Ladrões de olho nas sacas

Alta do preço do café e falta de segurança contribuem para o crescimento de furtos nas fazendas

Se antes a preocupação no campo era referente às questões climáticas, a crise na economia somada à valorização do preço do café mudou essa apreensão. O crime está em alta na zonal rural do Sul de Minas, abalando o agronegócio, setor considerado sobrevivente da retração econômica. O estado – responsável por 50% da produção cafeeira no país – já registra aumento de, no mínimo, 30% na quantidade de furtos de sacas de café este ano. Para especialistas e também para a polícia, o momento da economia, cujo número de desempregados está em praticamente 12 milhões de pessoas, e o preço do grão, que, atualmente, está em cerca de R$ 500 a saca, são fatores que contribuem para a violência no interior. No início de julho, três fazendas mineiras tiveram prejuízo de R$ 150 mil, depois de um grupo armado roubar 300 sacas.


Mesmo com os índices econômicos em retração, o agronegócio foi, em 2015, o único setor a apresentar um Produto Interno Bruto (PIB) positivo, subindo 1,4% em relação a 2014. Para este ano, as expectativas de entidades ligadas ao ramo continuam em alta e o segmento pode fechar 2016 com crescimento de até 2,2%. No país, há cerca de 300 mil produtores de café, sendo que 50% deles estão em Minas Gerais. O consumo do grão aqui e no mundo tem crescido a cada ano em torno de 2%.

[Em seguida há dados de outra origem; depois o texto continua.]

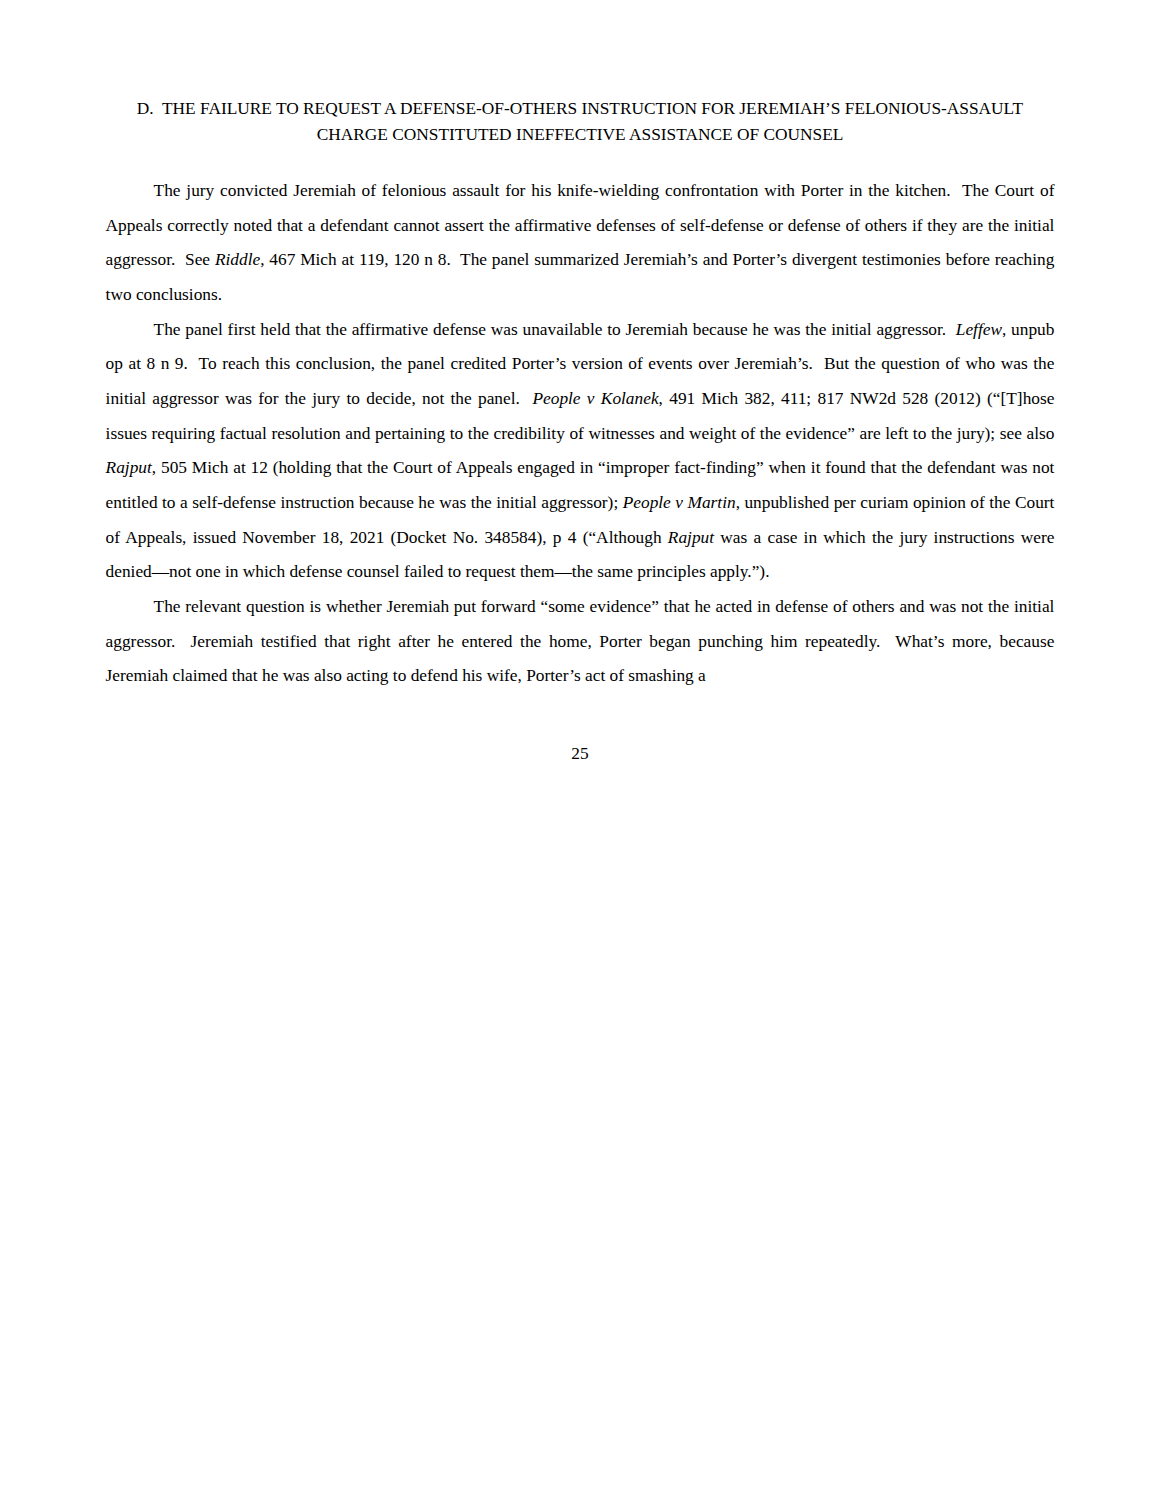D. The Failure to Request a Defense-of-Others Instruction for Jeremiah’s Felonious-Assault Charge Constituted Ineffective Assistance of Counsel
The jury convicted Jeremiah of felonious assault for his knife-wielding confrontation with Porter in the kitchen. The Court of Appeals correctly noted that a defendant cannot assert the affirmative defenses of self-defense or defense of others if they are the initial aggressor. See Riddle, 467 Mich at 119, 120 n 8. The panel summarized Jeremiah’s and Porter’s divergent testimonies before reaching two conclusions.
The panel first held that the affirmative defense was unavailable to Jeremiah because he was the initial aggressor. Leffew, unpub op at 8 n 9. To reach this conclusion, the panel credited Porter’s version of events over Jeremiah’s. But the question of who was the initial aggressor was for the jury to decide, not the panel. People v Kolanek, 491 Mich 382, 411; 817 NW2d 528 (2012) (“[T]hose issues requiring factual resolution and pertaining to the credibility of witnesses and weight of the evidence” are left to the jury); see also Rajput, 505 Mich at 12 (holding that the Court of Appeals engaged in “improper fact-finding” when it found that the defendant was not entitled to a self-defense instruction because he was the initial aggressor); People v Martin, unpublished per curiam opinion of the Court of Appeals, issued November 18, 2021 (Docket No. 348584), p 4 (“Although Rajput was a case in which the jury instructions were denied—not one in which defense counsel failed to request them—the same principles apply.”).
The relevant question is whether Jeremiah put forward “some evidence” that he acted in defense of others and was not the initial aggressor. Jeremiah testified that right after he entered the home, Porter began punching him repeatedly. What’s more, because Jeremiah claimed that he was also acting to defend his wife, Porter’s act of smashing a
25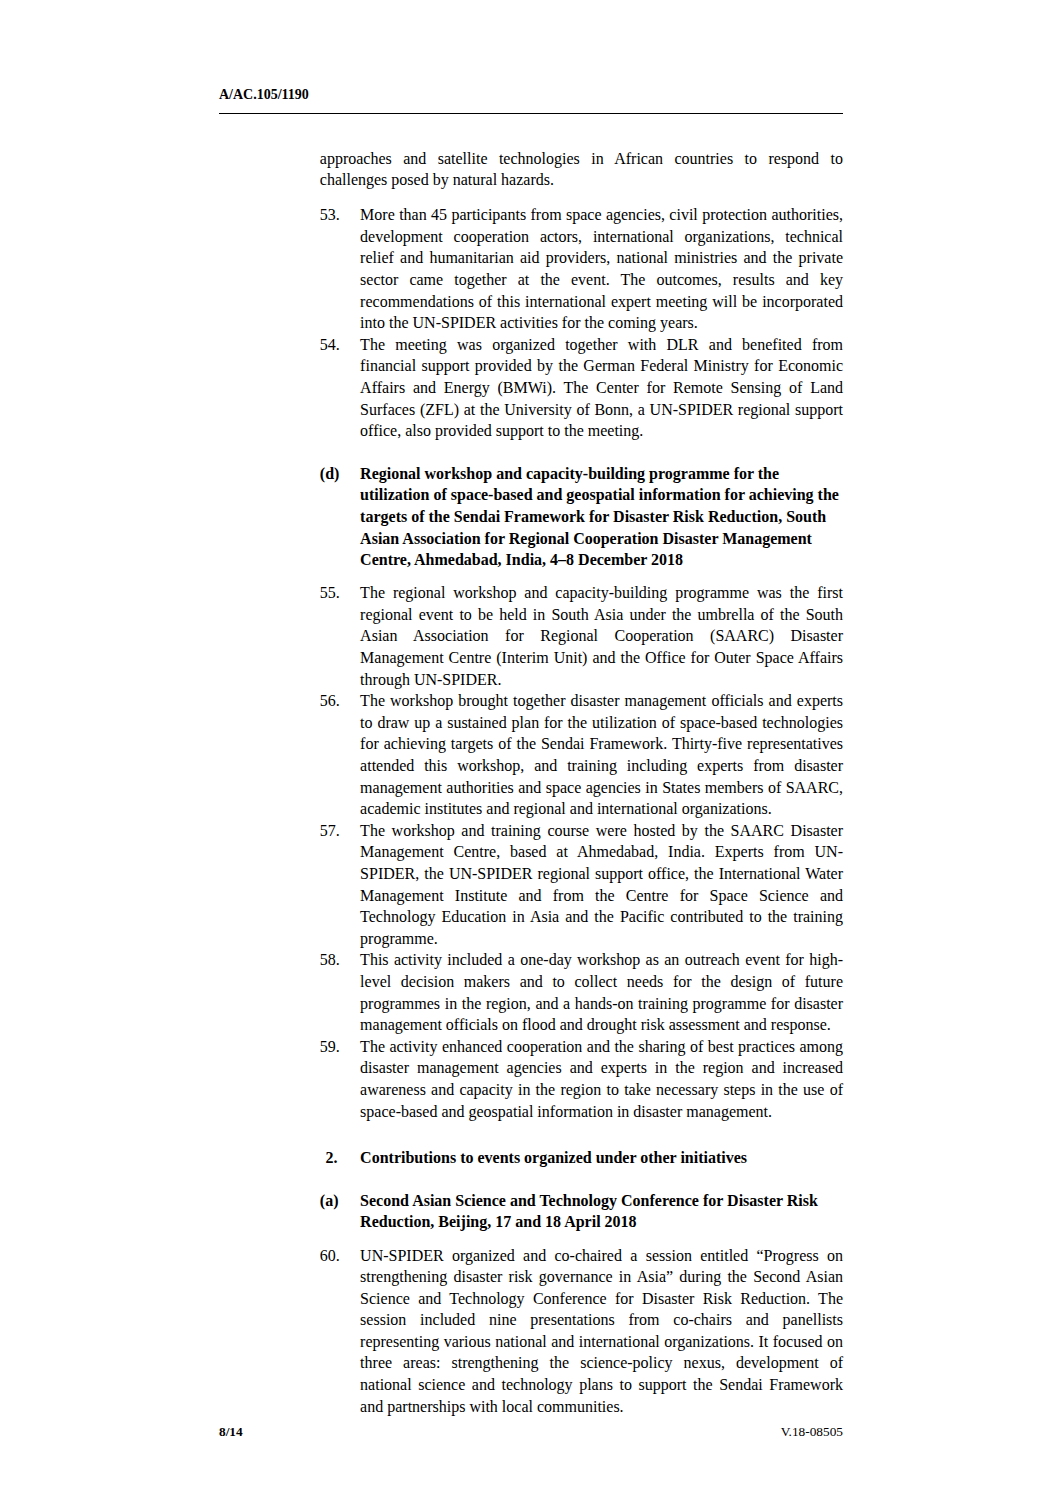A/AC.105/1190
approaches and satellite technologies in African countries to respond to challenges posed by natural hazards.
53. More than 45 participants from space agencies, civil protection authorities, development cooperation actors, international organizations, technical relief and humanitarian aid providers, national ministries and the private sector came together at the event. The outcomes, results and key recommendations of this international expert meeting will be incorporated into the UN-SPIDER activities for the coming years.
54. The meeting was organized together with DLR and benefited from financial support provided by the German Federal Ministry for Economic Affairs and Energy (BMWi). The Center for Remote Sensing of Land Surfaces (ZFL) at the University of Bonn, a UN-SPIDER regional support office, also provided support to the meeting.
(d) Regional workshop and capacity-building programme for the utilization of space-based and geospatial information for achieving the targets of the Sendai Framework for Disaster Risk Reduction, South Asian Association for Regional Cooperation Disaster Management Centre, Ahmedabad, India, 4–8 December 2018
55. The regional workshop and capacity-building programme was the first regional event to be held in South Asia under the umbrella of the South Asian Association for Regional Cooperation (SAARC) Disaster Management Centre (Interim Unit) and the Office for Outer Space Affairs through UN-SPIDER.
56. The workshop brought together disaster management officials and experts to draw up a sustained plan for the utilization of space-based technologies for achieving targets of the Sendai Framework. Thirty-five representatives attended this workshop, and training including experts from disaster management authorities and space agencies in States members of SAARC, academic institutes and regional and international organizations.
57. The workshop and training course were hosted by the SAARC Disaster Management Centre, based at Ahmedabad, India. Experts from UN-SPIDER, the UN-SPIDER regional support office, the International Water Management Institute and from the Centre for Space Science and Technology Education in Asia and the Pacific contributed to the training programme.
58. This activity included a one-day workshop as an outreach event for high-level decision makers and to collect needs for the design of future programmes in the region, and a hands-on training programme for disaster management officials on flood and drought risk assessment and response.
59. The activity enhanced cooperation and the sharing of best practices among disaster management agencies and experts in the region and increased awareness and capacity in the region to take necessary steps in the use of space-based and geospatial information in disaster management.
2. Contributions to events organized under other initiatives
(a) Second Asian Science and Technology Conference for Disaster Risk Reduction, Beijing, 17 and 18 April 2018
60. UN-SPIDER organized and co-chaired a session entitled “Progress on strengthening disaster risk governance in Asia” during the Second Asian Science and Technology Conference for Disaster Risk Reduction. The session included nine presentations from co-chairs and panellists representing various national and international organizations. It focused on three areas: strengthening the science-policy nexus, development of national science and technology plans to support the Sendai Framework and partnerships with local communities.
8/14
V.18-08505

Além disso, o cafezinho brasileiro faz sucesso lá fora. O Brasil exportou 35 milhões de sacas do produto no último ano (na safra de julho de 2015 a junho de 2016) gerando  receita de US$ 5,3 bilhões, segundo dados do Conselho dos Exportadores de Café do Brasil (Cecafé).


Mas com o bom momento veio a insegurança no campo. “Há a crise econômica e, com ela, o desemprego”, comenta o coordenador técnico da Empresa de Assistência Técnica e Extensão Rural do Estado de Minas Gerais (Emater-MG), de Alfenas, José Rogério Lara. Ele diz que, com os bons ares para o setor, o preço de R$ 520 para a saca de café está “razoável” e os produtores estão em plena safra, o que tem atraído a má índole de muitos aproveitadores. “O cafeicultor se tornou uma presa fácil, pois está no meio rural, sozinho, e conta com um espaço grande para rotas de fuga”, diz. De acordo com Esdras José da Silva, lotado em Nova Resende, no 4º Pelotão da 79ª Companhia da PM de Guaxupé, somente em Nova Resende, neste semestre, foram registrados 58 crimes de furtos de café na zona rural, cerca de 30% a mais do que o registrado no mesmo período do ano passado. “As pessoas estão desempregadas e sem condições de consumo.

O café é a nossa economia local e o preço dele, atualmente, está fomentando esse tipo de crime. Há alguns anos, a saca custava, em média, R$ 280 e, hoje, está em R$ 500. Esse valor é um atrativo”, assegura.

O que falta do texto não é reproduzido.